Nécrologie : «Mama Hélène» a tiré sa révérence
Serange Mebina, la «femme» de Jean Miché Kankan, est décédée dimanche
dernier des suites d’une longue maladie. –
Ses confrères du Théâtre national n’en savaient rien hier matin. Pourtant, le décès de Serange Mebina avait été annoncé dès la veille.
Une fois mis au courant, les comédiens réunis à la Centrale de lecture publique depuis que leur repaire du Centre culturel camerounais est en travaux, étaient, tour à tour, dubitatifs, perplexes, puis affligés. Celle qui vient de rendre l’âme à 58 ans, après une longue lutte contre un cancer, n’était pas la moins connue d’entre eux, loin s’en faut.

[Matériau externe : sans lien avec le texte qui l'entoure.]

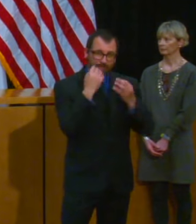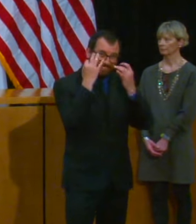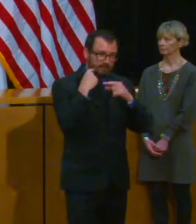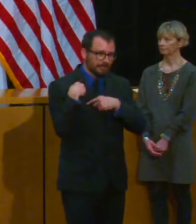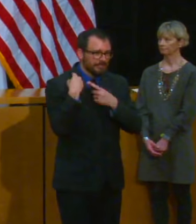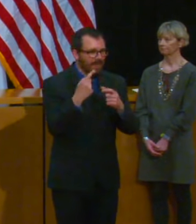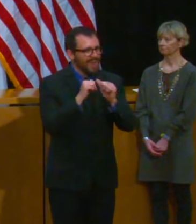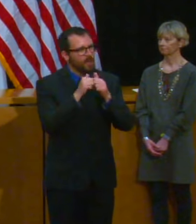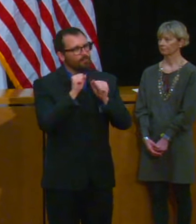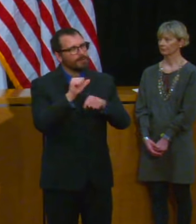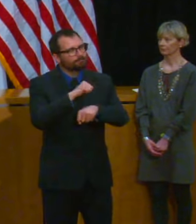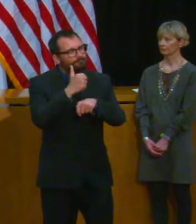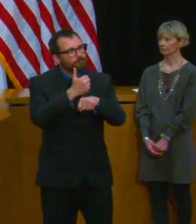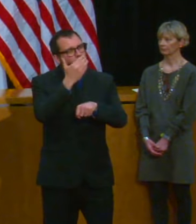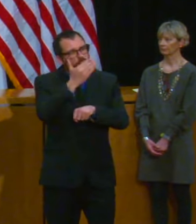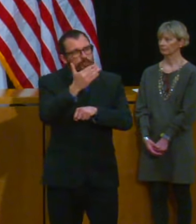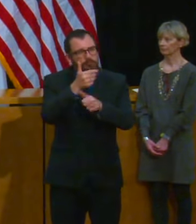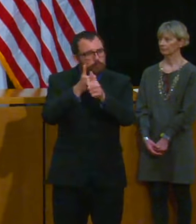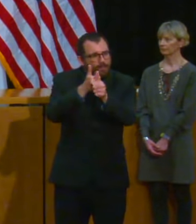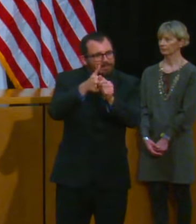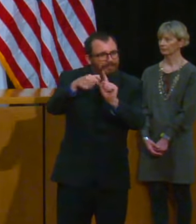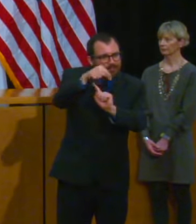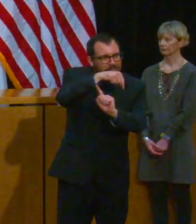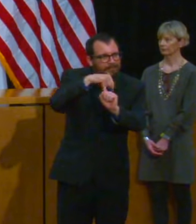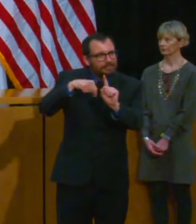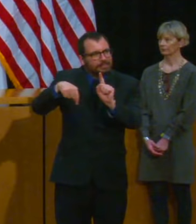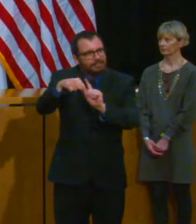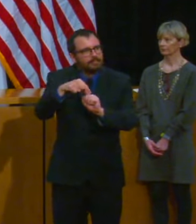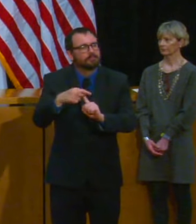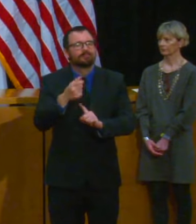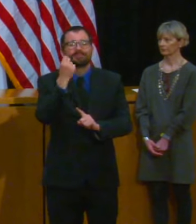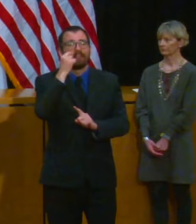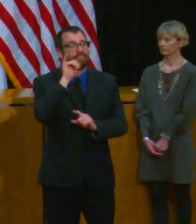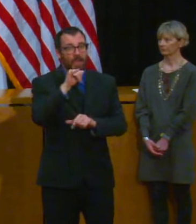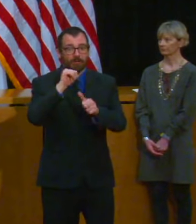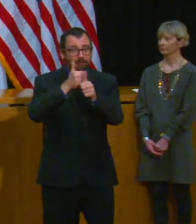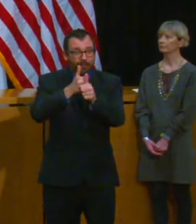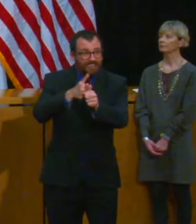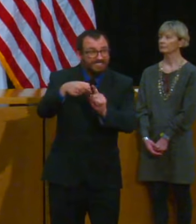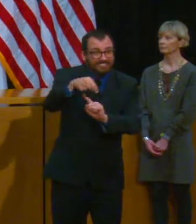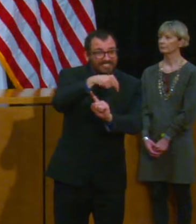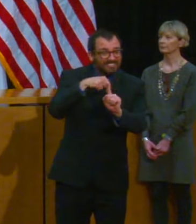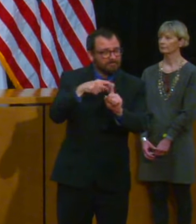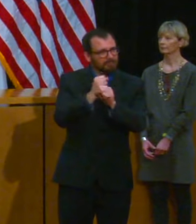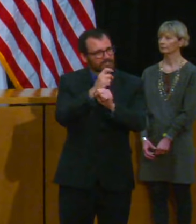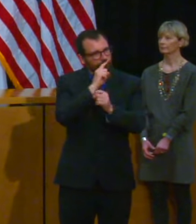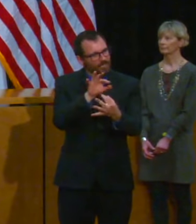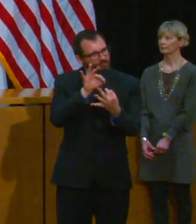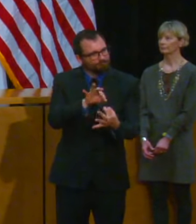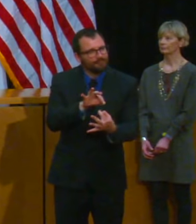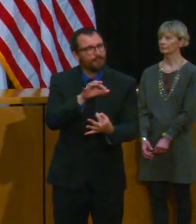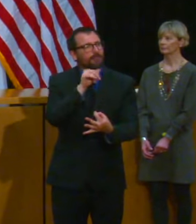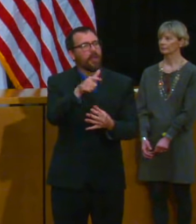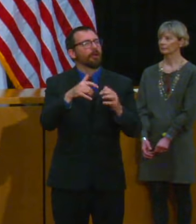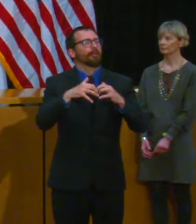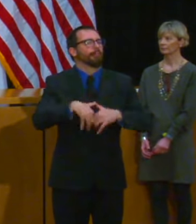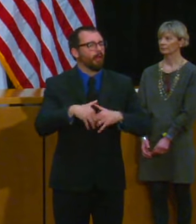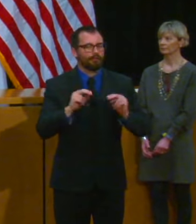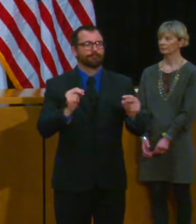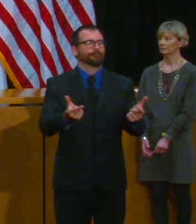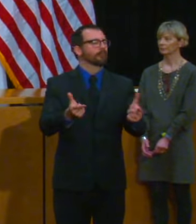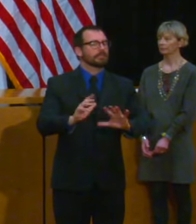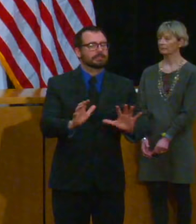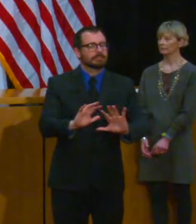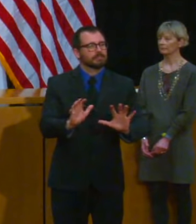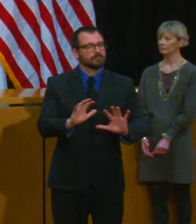it better the thing I worry the most about is this whole tracing program is ultimately going to be based on trust and if you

Avant d’incarner les épouses bafouées et délaissées par un mari ivrogne et pingre dans la série à succès «Les aventures de Jean Miché Kankan», sous le nom de «Mama Hélène», Serange Mebina a fait ses classes d’artiste dans la troupe Les Compagnons de la comédie. «Nous avons débuté ensemble au début des années 1975; c’est là que nous avons appris le métier et nous y avons joué jusqu’au début des années 1980, ou la troupe s’est disloquée», témoigne Alex David Longang, comédien au Théâtre national. Avec d’anciens compères des Compagnons de la comédie, dont Alex David Longang, elle va fonder la troupe «Les Comédiens unis». En fin 1983, elle rencontre Kankan venu assister à l’une de ses prestations. Avec lui, elle commence une nouvelle aventure artistique, d’abord par le rôle de «Mama fish», une vendeuse de poisson rouée, puis «Mama Hélène», le rôle qui va lui faire connaître la gloire.
Le succès des aventures du commerçant avare va être immense. Il va traverser les frontières du Cameroun; des chefs d’État de la sous région vont inviter les comédiens dans leurs palais. L’aventure va durer jusqu’à ce que, comme dans les plus belles idylles, la mort sépare le «couple».
En 1997, Kankan décède. Maman Hélène ne s’effondre pas pour autant. Elle multiplie alors les expériences. On la voit tourner dans des séries télévisées, puis au cinéma. Elle a tente même de ressusciter la série qui la l’a rendue célèbre. Mais la gloire n’était plus au rendez-vous.
Serange Mebina, native du quartier Etoa-Meki à Yaoundé et qui n’a pas fait de longues études, va connaître des moments difficiles. Elle a deux enfants et des petits fils à nourrir. L’art ne nourrit pas son homme au pays. Elle va se faire engager au ministère de la Culture, en qualité d’agent de l’Etat, jusqu’à ce qu’un prix de comédie, qu’elle a gagné, l’emmène en France.
Elle tente alors de se relancer dans le cinéma. Elle y a consacré ses six dernières années. Mais la maladie la ronge. Elle n’a plus la vitalité qu’on a connue à la tonitruante «Mama Hélène». Au début de ce mois, elle retourne au pays pour revoir sa famille, dans ce quartier d’Etoa-Meki où ils vivent toujours. Le retour sera définitif: «Mama Hélène» s’en est allée retrouver son tendre «massa Jean Miché Kankan» au paradis des comédiens.